**Exercise objective**
Copy the passage of the Personal Insolvency Act thread below starting with "With introduction of" and going on through "is not known.", word for word.

# Personal Insolvency Act: Expect a large number of foreclosed properties to hit market



## casey (8 Mar 2013)

With introduction of Personal Insolvency Act can we expect a large number of foreclosed properties to hit the market soon?


----------



## bugler (8 Mar 2013)

I wouldn't expect it, based off the Insolvency Act. 

The closure of the _*"Dunne Lacuna"*_ is the more interesting development. But only the most intransigent and/or hopeless Owner Occupiers will have their properties repossessed. BTLs will be repossessed, but there is no guarantee they will be sold. They may continue to be rented. The banks approach to this is not known.

Also, this is Ireland. The politicians will be keen to stage manage this, keeping any repos to a certain limit. There will be no tidal wave.


----------



## khards (8 Mar 2013)

The number of repossessions will almost certainly increase from the unusually low rate of 0.5% to somewhere 2% to 5%*, also given the sheer number of hopeless cases and size of the backlog.

Regardless of the calming exercise the media are trumpeting, expect a glut of these to hit the market all at once due to the the following reasons:

1, The number of 'bank-renters'/homeowners who are more than 720 days in arrears and have given up paying their mortgage. There are 20,000 of these cases, even if 10% are repossessed that would be 2,000 properties compared to the 200 that were taken into possession last year - which is a 10 fold increase.

2, The effect of the Dunne Judgement storing up a backlog of cases that should have been dealt with over the last 2 years.

*based on average repossession rates from the UK 3% and US 5% see:
www.irishexaminer.com/ireland/banks-to-get-more-powers-to-seize-homes-224844.html


----------



## meepman (8 Mar 2013)

So if at the moment there are 20,000 homeowners that have not paid mtg for over 2 years, are we looking at a crisis soon. I am trying to compare this to the UK which has a population of nearly 20 times here. So, the equivalent there would be 400,000. 

Is this sustainable?


----------



## casey (10 Mar 2013)

According to the article cited above by khards - 51,352 residential mortgages are in arrears for over 360 days.

I don't see how this is sustainable any longer. Taxpayers who now essentially own the banks subsidies people living beyond their means and who defaulted on their mortgages. It is not fair and it doesn't make any economic sense


----------



## bugler (11 Mar 2013)

It makes no sense, but it's, politically, a very sensitive issue. 

And politicians don't care about sense, economic or otherwise. They care about re-election.


----------



## khards (11 Mar 2013)

At least with a coalition government they can point the finger and blame each other whilst quietly plotting to repossess homes and sell them back to the banks cheaply through REITS (Real Estate Investment Trusts) holding companies.

www.budget.gov.ie/budgets/2013/Documents/Budget%202013%20-%20Presentation%20on%20REITS.pdf


----------



## Time (11 Mar 2013)

The government seem to be in no hurry to close the Dunne lacuna.

**Data section**
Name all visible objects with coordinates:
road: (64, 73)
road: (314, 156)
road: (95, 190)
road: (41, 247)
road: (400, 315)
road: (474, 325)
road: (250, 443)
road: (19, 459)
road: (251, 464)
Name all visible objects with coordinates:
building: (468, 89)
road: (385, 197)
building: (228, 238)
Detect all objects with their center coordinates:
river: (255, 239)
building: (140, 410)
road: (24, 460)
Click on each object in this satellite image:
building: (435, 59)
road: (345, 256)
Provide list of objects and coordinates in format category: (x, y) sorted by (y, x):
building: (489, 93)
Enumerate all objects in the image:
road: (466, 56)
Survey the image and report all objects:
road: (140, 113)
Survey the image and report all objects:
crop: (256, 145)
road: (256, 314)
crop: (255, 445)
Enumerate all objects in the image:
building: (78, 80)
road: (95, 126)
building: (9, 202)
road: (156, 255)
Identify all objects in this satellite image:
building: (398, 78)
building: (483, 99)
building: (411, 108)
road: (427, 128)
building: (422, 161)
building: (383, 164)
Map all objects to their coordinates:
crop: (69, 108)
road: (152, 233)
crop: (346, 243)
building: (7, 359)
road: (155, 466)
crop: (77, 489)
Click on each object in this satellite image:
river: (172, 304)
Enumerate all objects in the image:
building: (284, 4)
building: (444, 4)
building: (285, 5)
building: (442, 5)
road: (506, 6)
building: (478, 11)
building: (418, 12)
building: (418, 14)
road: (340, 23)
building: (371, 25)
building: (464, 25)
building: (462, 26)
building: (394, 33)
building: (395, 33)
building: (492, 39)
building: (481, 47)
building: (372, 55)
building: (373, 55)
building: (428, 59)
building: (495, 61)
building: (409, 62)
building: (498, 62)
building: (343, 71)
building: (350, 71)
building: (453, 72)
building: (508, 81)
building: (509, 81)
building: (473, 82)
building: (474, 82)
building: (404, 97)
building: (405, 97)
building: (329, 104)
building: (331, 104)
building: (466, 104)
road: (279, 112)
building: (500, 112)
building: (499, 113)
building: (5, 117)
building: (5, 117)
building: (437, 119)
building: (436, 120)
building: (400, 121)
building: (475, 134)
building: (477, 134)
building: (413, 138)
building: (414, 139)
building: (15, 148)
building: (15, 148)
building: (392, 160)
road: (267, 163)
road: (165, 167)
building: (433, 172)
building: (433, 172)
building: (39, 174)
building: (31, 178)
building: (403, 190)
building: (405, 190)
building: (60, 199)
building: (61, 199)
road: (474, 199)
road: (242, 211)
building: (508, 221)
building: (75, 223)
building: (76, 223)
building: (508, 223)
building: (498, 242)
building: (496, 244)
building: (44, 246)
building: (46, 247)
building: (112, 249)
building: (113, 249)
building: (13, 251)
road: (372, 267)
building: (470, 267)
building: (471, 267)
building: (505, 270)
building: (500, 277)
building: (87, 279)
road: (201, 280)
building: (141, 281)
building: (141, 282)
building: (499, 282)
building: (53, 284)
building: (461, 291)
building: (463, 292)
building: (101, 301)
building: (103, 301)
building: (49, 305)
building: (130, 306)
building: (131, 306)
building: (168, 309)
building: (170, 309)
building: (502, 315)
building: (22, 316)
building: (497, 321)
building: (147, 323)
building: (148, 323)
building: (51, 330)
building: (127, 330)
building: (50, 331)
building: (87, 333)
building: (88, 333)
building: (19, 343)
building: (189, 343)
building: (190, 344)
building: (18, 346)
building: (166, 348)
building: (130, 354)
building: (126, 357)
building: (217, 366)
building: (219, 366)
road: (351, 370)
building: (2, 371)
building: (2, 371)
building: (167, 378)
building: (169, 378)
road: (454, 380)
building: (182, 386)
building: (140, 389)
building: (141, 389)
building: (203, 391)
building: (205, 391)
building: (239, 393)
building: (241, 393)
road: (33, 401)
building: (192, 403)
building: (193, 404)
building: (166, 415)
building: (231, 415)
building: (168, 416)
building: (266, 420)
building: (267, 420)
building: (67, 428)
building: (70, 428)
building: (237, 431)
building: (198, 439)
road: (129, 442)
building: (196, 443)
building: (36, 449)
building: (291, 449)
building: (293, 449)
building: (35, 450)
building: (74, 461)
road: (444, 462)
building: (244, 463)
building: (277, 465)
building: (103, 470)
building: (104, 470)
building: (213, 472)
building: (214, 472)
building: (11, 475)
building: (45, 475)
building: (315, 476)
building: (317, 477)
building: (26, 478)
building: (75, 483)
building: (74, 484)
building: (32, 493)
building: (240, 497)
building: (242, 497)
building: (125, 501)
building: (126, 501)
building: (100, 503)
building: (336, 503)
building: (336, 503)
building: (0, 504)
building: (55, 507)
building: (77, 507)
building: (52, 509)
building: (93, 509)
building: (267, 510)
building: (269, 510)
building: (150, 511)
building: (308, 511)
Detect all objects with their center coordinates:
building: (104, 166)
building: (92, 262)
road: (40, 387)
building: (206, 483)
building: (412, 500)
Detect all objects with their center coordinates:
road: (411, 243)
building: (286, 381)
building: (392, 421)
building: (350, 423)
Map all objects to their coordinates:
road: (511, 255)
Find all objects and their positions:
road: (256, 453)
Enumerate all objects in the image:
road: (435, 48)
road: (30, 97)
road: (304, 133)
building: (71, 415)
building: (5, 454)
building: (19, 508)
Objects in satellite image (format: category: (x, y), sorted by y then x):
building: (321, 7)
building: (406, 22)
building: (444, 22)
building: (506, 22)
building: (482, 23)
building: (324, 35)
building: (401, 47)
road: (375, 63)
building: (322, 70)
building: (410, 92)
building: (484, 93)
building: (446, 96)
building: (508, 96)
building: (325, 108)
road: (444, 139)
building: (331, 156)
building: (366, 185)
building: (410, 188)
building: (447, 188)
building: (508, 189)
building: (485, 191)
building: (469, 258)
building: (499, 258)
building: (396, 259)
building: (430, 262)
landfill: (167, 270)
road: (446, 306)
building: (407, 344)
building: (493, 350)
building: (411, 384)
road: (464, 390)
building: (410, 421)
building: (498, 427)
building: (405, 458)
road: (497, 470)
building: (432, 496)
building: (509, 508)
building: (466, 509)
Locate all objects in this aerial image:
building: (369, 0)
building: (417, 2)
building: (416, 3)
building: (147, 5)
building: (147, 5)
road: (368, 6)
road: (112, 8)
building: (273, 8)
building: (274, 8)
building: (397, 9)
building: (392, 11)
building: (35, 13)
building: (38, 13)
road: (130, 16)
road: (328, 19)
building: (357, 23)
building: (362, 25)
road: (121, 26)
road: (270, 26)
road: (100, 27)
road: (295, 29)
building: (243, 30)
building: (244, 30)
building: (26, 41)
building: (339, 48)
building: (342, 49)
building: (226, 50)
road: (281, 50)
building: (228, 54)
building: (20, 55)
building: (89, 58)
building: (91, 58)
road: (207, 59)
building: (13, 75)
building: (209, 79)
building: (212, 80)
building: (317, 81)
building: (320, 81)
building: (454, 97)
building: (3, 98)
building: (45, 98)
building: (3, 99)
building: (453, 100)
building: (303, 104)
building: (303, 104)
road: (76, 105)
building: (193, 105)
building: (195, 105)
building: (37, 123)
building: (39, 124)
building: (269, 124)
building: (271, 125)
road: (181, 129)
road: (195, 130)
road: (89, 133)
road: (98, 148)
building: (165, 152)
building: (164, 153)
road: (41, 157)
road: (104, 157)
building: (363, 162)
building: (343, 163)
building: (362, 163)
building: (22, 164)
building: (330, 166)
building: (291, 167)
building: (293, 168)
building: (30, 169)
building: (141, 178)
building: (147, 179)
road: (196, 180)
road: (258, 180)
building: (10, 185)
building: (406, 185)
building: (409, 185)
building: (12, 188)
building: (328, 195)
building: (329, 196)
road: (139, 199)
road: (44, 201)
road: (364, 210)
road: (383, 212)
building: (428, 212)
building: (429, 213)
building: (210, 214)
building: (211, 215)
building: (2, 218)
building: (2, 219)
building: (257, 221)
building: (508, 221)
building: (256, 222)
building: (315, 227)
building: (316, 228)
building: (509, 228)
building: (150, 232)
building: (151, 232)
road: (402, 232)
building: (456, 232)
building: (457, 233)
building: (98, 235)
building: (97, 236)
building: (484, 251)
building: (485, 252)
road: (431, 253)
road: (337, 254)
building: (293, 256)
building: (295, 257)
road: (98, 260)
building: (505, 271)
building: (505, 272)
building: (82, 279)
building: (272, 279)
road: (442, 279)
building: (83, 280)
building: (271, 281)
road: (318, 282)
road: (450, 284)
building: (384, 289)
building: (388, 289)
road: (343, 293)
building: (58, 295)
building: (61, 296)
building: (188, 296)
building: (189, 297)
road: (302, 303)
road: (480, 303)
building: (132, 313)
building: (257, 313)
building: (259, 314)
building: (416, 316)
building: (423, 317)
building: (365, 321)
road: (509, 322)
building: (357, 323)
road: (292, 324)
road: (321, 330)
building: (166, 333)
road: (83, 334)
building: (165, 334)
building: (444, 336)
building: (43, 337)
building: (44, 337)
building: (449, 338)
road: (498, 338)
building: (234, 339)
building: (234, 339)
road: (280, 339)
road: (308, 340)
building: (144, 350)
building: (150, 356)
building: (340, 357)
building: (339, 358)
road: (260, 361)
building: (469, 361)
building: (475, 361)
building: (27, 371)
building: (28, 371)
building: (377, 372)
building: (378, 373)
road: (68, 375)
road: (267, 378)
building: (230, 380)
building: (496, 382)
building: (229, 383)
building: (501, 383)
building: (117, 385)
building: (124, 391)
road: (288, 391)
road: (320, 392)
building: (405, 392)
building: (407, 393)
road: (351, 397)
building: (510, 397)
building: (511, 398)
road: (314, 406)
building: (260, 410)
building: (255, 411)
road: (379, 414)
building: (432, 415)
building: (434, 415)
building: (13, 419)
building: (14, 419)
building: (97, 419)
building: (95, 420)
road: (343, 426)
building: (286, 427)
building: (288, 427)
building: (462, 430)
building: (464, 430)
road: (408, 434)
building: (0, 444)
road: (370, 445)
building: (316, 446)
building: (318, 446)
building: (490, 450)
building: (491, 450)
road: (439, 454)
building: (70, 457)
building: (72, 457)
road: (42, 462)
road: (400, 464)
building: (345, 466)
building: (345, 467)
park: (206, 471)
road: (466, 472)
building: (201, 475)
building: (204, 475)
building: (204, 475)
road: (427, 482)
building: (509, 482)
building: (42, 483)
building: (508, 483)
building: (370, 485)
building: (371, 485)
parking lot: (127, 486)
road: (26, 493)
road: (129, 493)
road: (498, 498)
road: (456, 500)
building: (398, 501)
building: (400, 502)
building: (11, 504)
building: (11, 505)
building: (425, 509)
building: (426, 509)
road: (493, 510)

**Task response**
With introduction of Personal Insolvency Act can we expect a large number of foreclosed properties to hit the market soon?


----------



## bugler (8 Mar 2013)

I wouldn't expect it, based off the Insolvency Act. 

The closure of the _*"Dunne Lacuna"*_ is the more interesting development. But only the most intransigent and/or hopeless Owner Occupiers will have their properties repossessed. BTLs will be repossessed, but there is no guarantee they will be sold. They may continue to be rented. The banks approach to this is not known.